ClaudioBeretta · ‎03-12-2015

Thanks @Pat McDonough , I tried to use saveAsParquet(s"s3n://...") earlier but it complained with "java.lang.RuntimeException: Unsupported datatype TimestampType".

About saveAsTable() I liked that it persists the data and registers the table at the same time. If only it could save it to S3, as the answer states, it would be perfect for what I was trying to do.

cfregly · ‎04-06-2015

@Claudio Beretta you're likely hitting this Spark SQL bug:https://issues.apache.org/jira/browse/SPARK-4987

it's been resolved in Spark 1.3 and will be picked up by Databricks Cloud in the next few weeks.

thanks for reporting this. possible workaround is to convert to Unix epoch time using to_unixtime(), from_unixtime().

sorry for the inconvenience.

-Chris

MainulHassan · ‎02-26-2016

When I query on this S3 table, are they loaded in memory before any computation? What does the create table command do then? Just storing metadata in metastore?

anton · ‎11-06-2015

Are parquet files stored on my s3? I can not see them, i was expecting something like "/_tmp_tables" folder, but couldn't find anything!

Anonymous · ‎11-11-2015

@anton - the root of DBFS is configured to point to an S3 bucket in the Databricks account. There is an update coming soon to allow for users to define where this root bucket should point to. In lieu of that, you'll want to point to a specific DBFS mount point or S3 URL when saving your data if you'd like to subsequently access it directly from S3.

anton · ‎11-16-2015

In that case - what is the pricing model? What if parquet table is really big, does hosting it on DB account included in the subscription price? is there a limit on the size of the table?

Anonymous · ‎11-16-2015

@anton - we'll reach out to you offline to talk in more detail, but the main answer is that Databricks is only a compute service and uses other, existing storage systems. So you are only paying for compute nodes in Databricks.

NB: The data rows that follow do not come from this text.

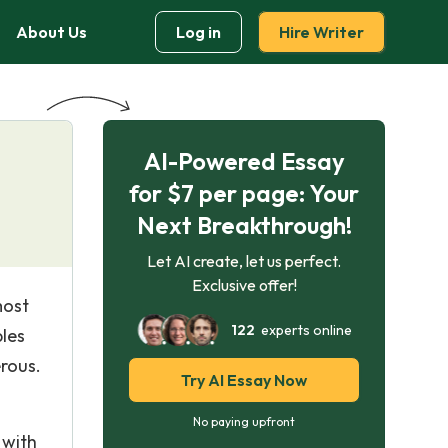
About Us
Log in
Hire Writer
AI-Powered Essay
for $7 per page: Your
Next Breakthrough!
Let AI create, let us perfect.
Exclusive offer!
most
122
experts online
ples
rous.
Try AI Essay Now
No paying upfront
 with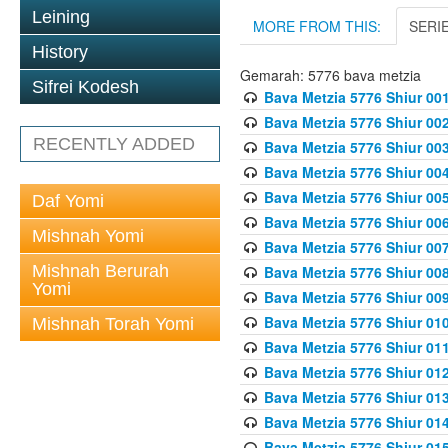
Leining
MORE FROM THIS:
SERI
History
Gemarah: 5776 bava metzia
Sifrei Kodesh
Bava Metzia 5776 Shiur 001
Bava Metzia 5776 Shiur 00
RECENTLY ADDED
Bava Metzia 5776 Shiur 00
Bava Metzia 5776 Shiur 00
Bava Metzia 5776 Shiur 00
Daf Yomi
Bava Metzia 5776 Shiur 00
Mishnah Yomi
Bava Metzia 5776 Shiur 00
Mishnah Berurah
Bava Metzia 5776 Shiur 00
Yomi
Bava Metzia 5776 Shiur 00
Bava Metzia 5776 Shiur 01
Mishnah Torah Yomi
Bava Metzia 5776 Shiur 01
Bava Metzia 5776 Shiur 01
Bava Metzia 5776 Shiur 01
Bava Metzia 5776 Shiur 01
Bava Metzia 5776 Shiur 01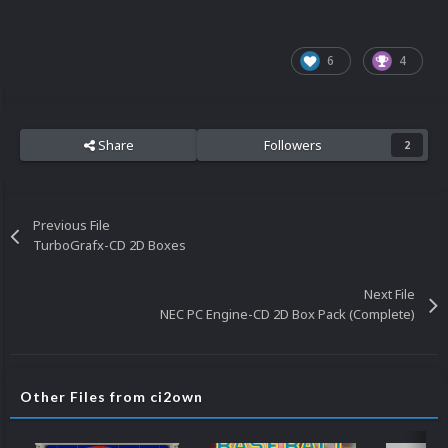
6
4
Share
Followers
2
Previous File
TurboGrafx-CD 2D Boxes
Next File
NEC PC Engine-CD 2D Box Pack (Complete)
Other Files from ci2own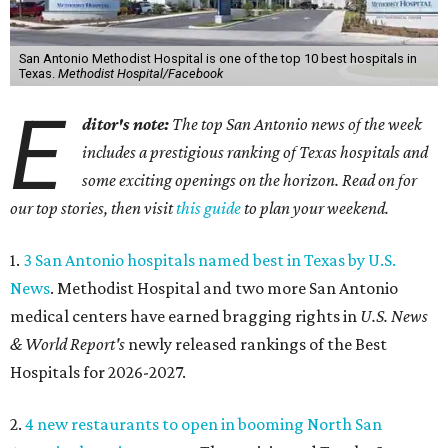
San Antonio Methodist Hospital is one of the top 10 best hospitals in
Texas.
Methodist Hospital/Facebook
E
ditor's note:
The top San Antonio news of the week
includes a prestigious ranking of Texas hospitals and
some exciting openings on the horizon. Read on for
our top stories, then visit
this guide
to plan your weekend.
1.
3 San Antonio hospitals named best in Texas by U.S.
News
. Methodist Hospital and two more San Antonio
medical centers have earned bragging rights in
U.S. News
& World Report's
newly released rankings of the Best
Hospitals for 2026-2027.
2.
4 new restaurants to open in booming North San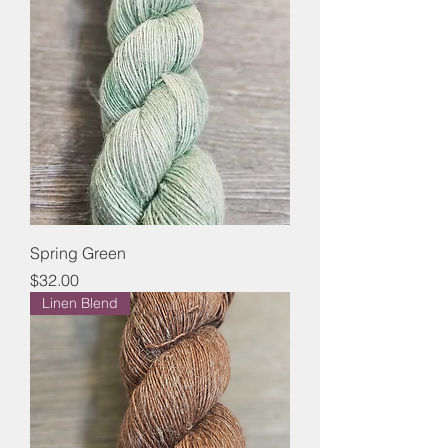
Spring Green
Price
$32.00
Linen Blend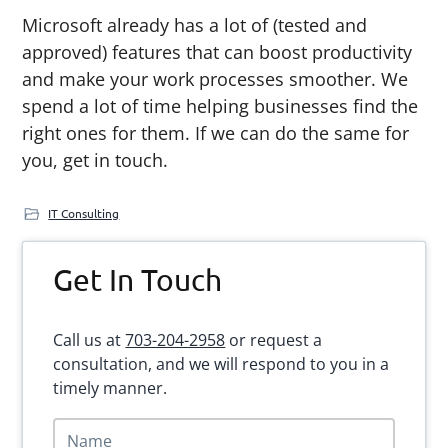
Microsoft already has a lot of (tested and
approved) features that can boost productivity
and make your work processes smoother. We
spend a lot of time helping businesses find the
right ones for them. If we can do the same for
you, get in touch.
IT Consulting
Primary
Get In Touch
Sidebar
Call us at
703-204-2958
or request a
consultation, and we will respond to you in a
timely manner.
N
a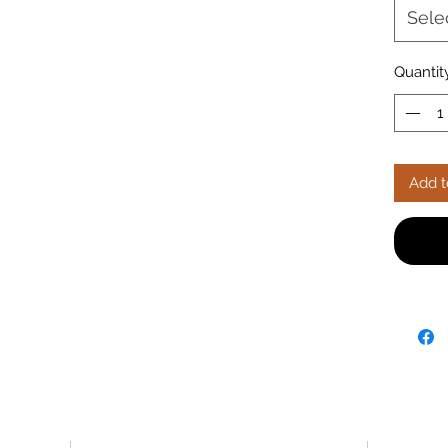
₹19,950
Sele
free de
your Eli
fabric o
Quantit
sofa on
Add t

max_tenerowicz · ‎02-12-2016

This video show that registerTempTable can be used to share table between sessions. Is it Databricks platform specific feature or can do something like this in general? If so how is it done? As far as I know Hive temporary tables are bound to the specific session. Is it some kind of SQLContext injection?

sharma_raghav · ‎03-14-2017

I need to accomplish the same myself, different classes need to share a dataframe/temp table.

rlgarris · ‎02-17-2016

Hi @cfregly

One correction. registerTempTable does not create a "cached" in-memory table, but rather an alias or a reference to the DataFrame. It's akin to a pointer in C/C++ or a reference in Java.

Every time you query the temp table you are actually re-executing the DAG unless you explicitly cache the DataFrame.